Patient:innen müssen heutzutage für Röntgen-, Computertomographie (CT)- und Magnetresonanztomographie (MRT)-Aufnahmen stillstehen oder -liegen. «Das ‘Bitte nicht bewegen!’ in der medizinischen Bildgebung erschwert aber die Diagnostik vieler Erkrankungen des Bewegungsapparats, zum Beispiel bei Bewegungsschmerzen in der Schulter, im Rücken oder bei Arthrose im Knie», erklärt Johannes Heverhagen vom Inselspital, Universitätsspital Bern.
Deshalb etablierte Heverhagen gemeinsam mit seinen Kollegen Klaus Siebenrock und Keivan Daneshvar vom Universitätsspital Bern das neue «Dynamic Imaging Center» (DIC) in enger Zusammenarbeit mit Ameet Aiyangar von der Eidgenössischen Materialprüfungs- und Forschungsanstalt (Empa) in Dübendorf, und dem sitem-insel, dem Schweizerischen Institut für Translationale Medizin und Unternehmertum.

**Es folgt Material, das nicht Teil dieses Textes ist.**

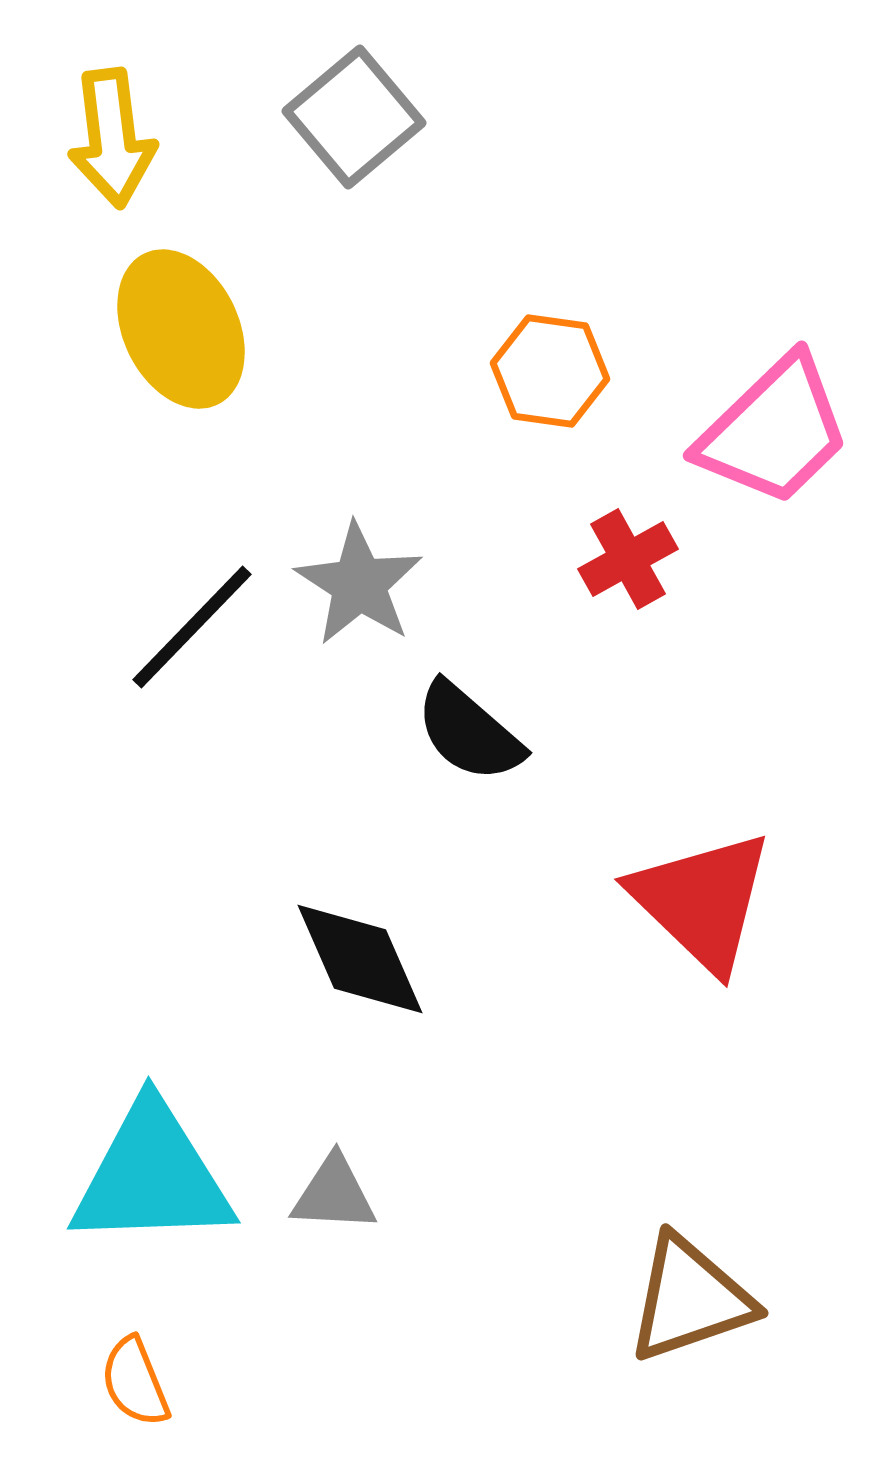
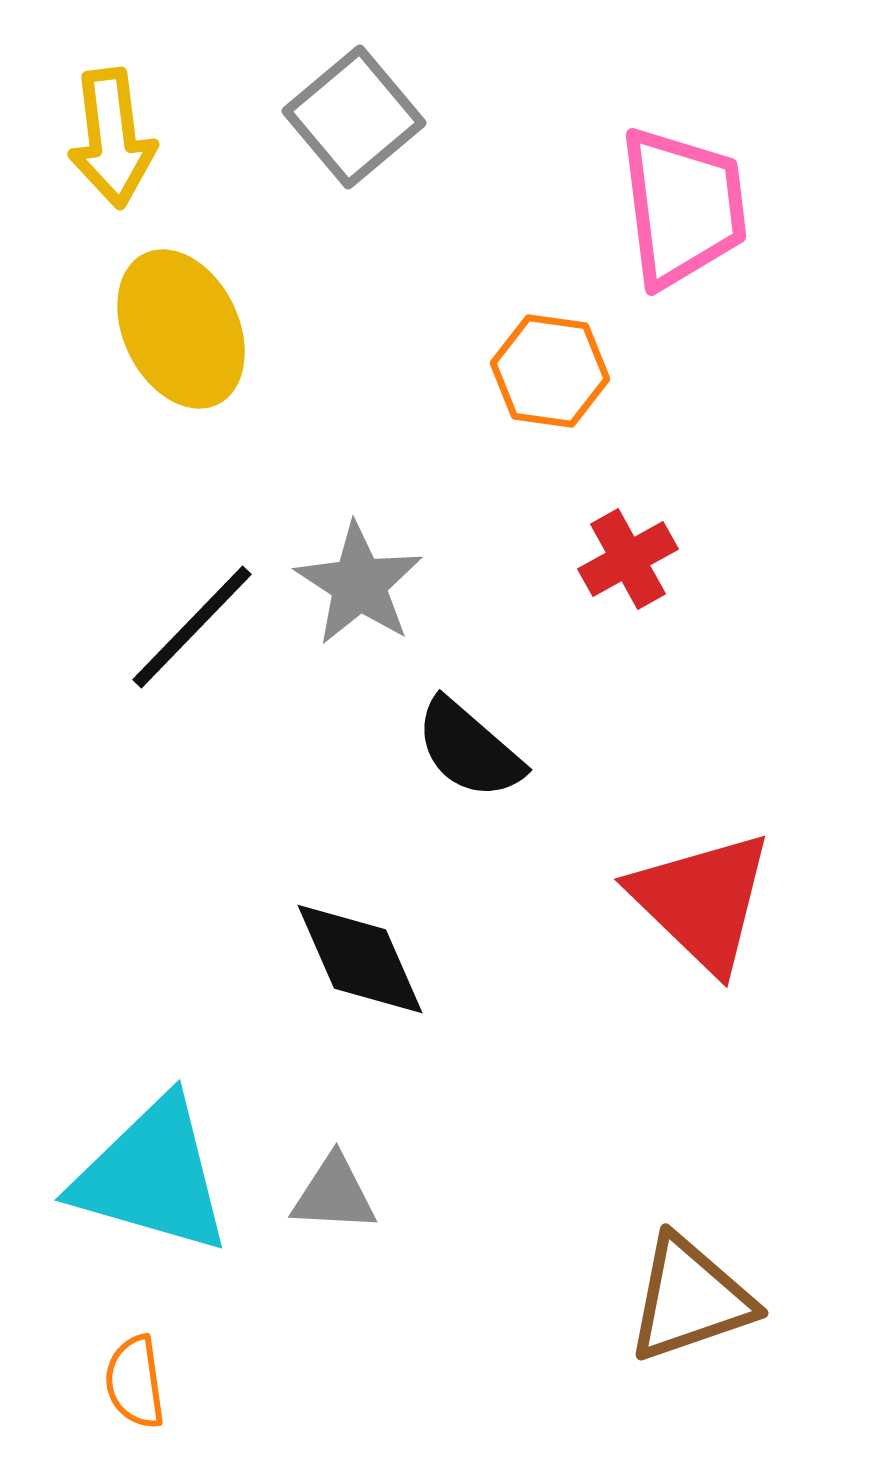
pink trapezoid: moved 91 px left, 224 px up; rotated 53 degrees counterclockwise
black semicircle: moved 17 px down
cyan triangle: rotated 18 degrees clockwise
orange semicircle: rotated 14 degrees clockwise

Proband:innen bewegen sich entweder auf einem Laufband, das mit Kraftsensoren ausgestattet ist, oder auf Kraftmessplatten. Ihre Bewegungen werden von 16 Infrarot-Bewegungserfassungskameras sowie mit Röntgenstrahlen und einem Muskel-Elektrogramm (EMG) aufgezeichnet. Das Herzstück des neuen Labors ist ein dynamisches Röntgen-basiertes Hochgeschwindigkeits-Bildgebungssystem, das als «Dynamic Biplane Radiographic Imaging» (DBRI) bezeichnet wird.
Die bewegten Röntgenbilder sollen dreidimensionale Bilder aus MRI- und CT-Geräten nicht ersetzen, sondern ergänzen. Durch alle Aufnahmen zusammen entsteht so ein umfassendes Bild der Situation im Knochen oder im Gelenk nicht nur in Ruhe, sondern auch in Bewegung. Vor allem bei Erkrankungen der Gelenke wie Arthrose und Gelenkinstabilität sind solche Aufnahmen äusserst wertvoll.
Aber auch bei Rückenschmerzen, die zwei von drei Schweizer:innen mehrmals pro Jahr plagen, können sie bei der Diagnose helfen und bessere Behandlungen ermöglichen. Denn Arthrose kann ein Grund für Rückenschmerzen sein.
Die alltägliche Anwendung der neuen Technik im Spital ist nicht das einzige Ziel des DIC am sitem-insel. Dank der neuen Laboreinheit soll auch die Erforschung von degenerativen Erkrankungen des Bewegungsapparates wie Arthrose gestärkt werden. Langfristig streben die Verantwortlichen eine Zusammenarbeit mit Herstellern von künstlichen Gelenken und anderen orthopädischen Implantaten an. Jene könnten neu entwickelte Implantate in der Forschungseinrichtung direkt im Einsatz während der Bewegung ausprobieren.